Он наконец выбрался из воды, и Глушков, глядя на него, совсем пал духом. Он помог Березкину вытереться и лечь на койку, накрыл его одеялом и шинелями, потом стал накладывать на него все барахло, имевшееся в блиндаже, – плащ-палатки, ватники, ватные штаны.
Когда вернулся Пивоваров, в блиндаже было прибрано. Только в воздухе стоял сырой, банный дух. Березкин лежал тихо, спал.

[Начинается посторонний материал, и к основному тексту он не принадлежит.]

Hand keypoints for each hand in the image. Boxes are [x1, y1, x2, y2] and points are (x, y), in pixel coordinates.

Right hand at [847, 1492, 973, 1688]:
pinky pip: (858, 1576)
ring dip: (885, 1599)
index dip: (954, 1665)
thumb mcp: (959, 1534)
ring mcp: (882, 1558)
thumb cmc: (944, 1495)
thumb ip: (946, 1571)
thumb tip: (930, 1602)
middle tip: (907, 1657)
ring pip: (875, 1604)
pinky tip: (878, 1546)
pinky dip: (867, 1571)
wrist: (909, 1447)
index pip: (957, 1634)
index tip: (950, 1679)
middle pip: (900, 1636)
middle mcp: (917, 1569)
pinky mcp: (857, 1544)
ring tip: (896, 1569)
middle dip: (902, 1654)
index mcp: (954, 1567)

Пивоваров постоял над ним.
«А славное у него лицо, – подумал Пивоваров. – Этот уж заявлений не писал».
Его весь день тревожило пришедшее воспоминание о том, как он разоблачал лет пять назад своего товарища по двухгодичным курсам, Шмелева, – сегодня, когда стояло это злое, томящее и мучительное затишье, всякая ерунда лезла в голову, лез в голову и Шмелев, искоса глядевший с жалким и горестным лицом, слушавший, как зачитывалось на собрании заявление его друга-приятеля Пивоварова.

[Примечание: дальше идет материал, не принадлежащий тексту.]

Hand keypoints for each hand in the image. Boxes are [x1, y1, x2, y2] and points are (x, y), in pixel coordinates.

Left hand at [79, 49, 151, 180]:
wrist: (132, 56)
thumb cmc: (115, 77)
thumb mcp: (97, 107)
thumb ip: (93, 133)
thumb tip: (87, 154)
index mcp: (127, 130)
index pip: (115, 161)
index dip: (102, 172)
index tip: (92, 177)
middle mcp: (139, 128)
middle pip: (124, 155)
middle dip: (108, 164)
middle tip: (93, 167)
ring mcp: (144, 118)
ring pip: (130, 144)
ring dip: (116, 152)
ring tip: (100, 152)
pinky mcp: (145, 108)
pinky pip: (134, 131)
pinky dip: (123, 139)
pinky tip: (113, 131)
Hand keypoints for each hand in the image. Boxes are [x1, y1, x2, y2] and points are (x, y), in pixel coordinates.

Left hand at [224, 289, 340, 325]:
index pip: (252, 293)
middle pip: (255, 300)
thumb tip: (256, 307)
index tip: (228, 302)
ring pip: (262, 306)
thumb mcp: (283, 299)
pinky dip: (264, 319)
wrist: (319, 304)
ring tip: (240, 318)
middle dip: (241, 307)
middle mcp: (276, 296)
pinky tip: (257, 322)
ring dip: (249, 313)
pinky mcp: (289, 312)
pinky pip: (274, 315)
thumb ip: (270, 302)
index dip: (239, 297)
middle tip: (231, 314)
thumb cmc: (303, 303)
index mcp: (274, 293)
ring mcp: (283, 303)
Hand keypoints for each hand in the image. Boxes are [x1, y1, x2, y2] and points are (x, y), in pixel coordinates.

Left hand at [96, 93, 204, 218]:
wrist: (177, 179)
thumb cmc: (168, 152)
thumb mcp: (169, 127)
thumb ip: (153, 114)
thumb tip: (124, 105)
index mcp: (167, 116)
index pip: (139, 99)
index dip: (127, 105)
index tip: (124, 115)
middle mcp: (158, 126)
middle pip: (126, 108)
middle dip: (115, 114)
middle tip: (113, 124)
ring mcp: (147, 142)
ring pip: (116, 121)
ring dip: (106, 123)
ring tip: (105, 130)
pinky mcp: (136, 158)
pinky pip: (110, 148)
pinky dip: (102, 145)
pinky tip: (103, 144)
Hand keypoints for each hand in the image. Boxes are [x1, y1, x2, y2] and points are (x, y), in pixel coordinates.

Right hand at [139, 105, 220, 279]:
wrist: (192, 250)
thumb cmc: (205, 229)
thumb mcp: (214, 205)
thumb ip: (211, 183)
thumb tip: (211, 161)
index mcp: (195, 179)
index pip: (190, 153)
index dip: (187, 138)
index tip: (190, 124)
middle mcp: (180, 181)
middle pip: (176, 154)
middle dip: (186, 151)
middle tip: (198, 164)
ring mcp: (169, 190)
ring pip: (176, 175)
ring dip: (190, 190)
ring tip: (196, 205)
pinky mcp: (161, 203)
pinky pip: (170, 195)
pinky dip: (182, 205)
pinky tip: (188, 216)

Около двенадцати часов ночи Чуйков позвонил по телефону, минуя командира дивизии, в полк, стоявший в поселке Тракторного завода, – его этот полк сильно беспокоил, – разведка доносила, что в этом районе идет особо упорное накапливание немецких танков и пехоты.
– Ну, как там у вас? – раздражаясь, сказал он. – Кто там у вас наконец полком командует? Мне Батюк сказал, что у командира полка какие-то воспаления легких, хочет его на левый берег переправить.
Ответил сиплый голос:
– Я командую полком, подполковник Березкин. Было немного, простыл, а теперь снова в порядке.
– Я слышу, – словно злорадствуя, сказал Чуйков. – Ты охрип сильно, так тебе немец даст попить горячего молока. Приготовил, имей в виду, зальет.
– Понял, товарищ первый, – сказал Березкин.
– А, понял, – проговорил с угрозой Чуйков, – так имей в виду, если вздумаешь отходить, я тебе дам гогель-могелю, не хуже немецкого молока.
Поляков уговорился с Климовым сходить ночью в полк, старику хотелось разузнать о Шапошникове.
Поляков сказал о своем желании Грекову, и тот обрадовался.
– Дуй, дуй, отец, сам немного отдохнешь в тылу, потом расскажешь, как они там.
– С Катькой-то? – спросил Поляков, сообразив, почему Греков одобрил его просьбу.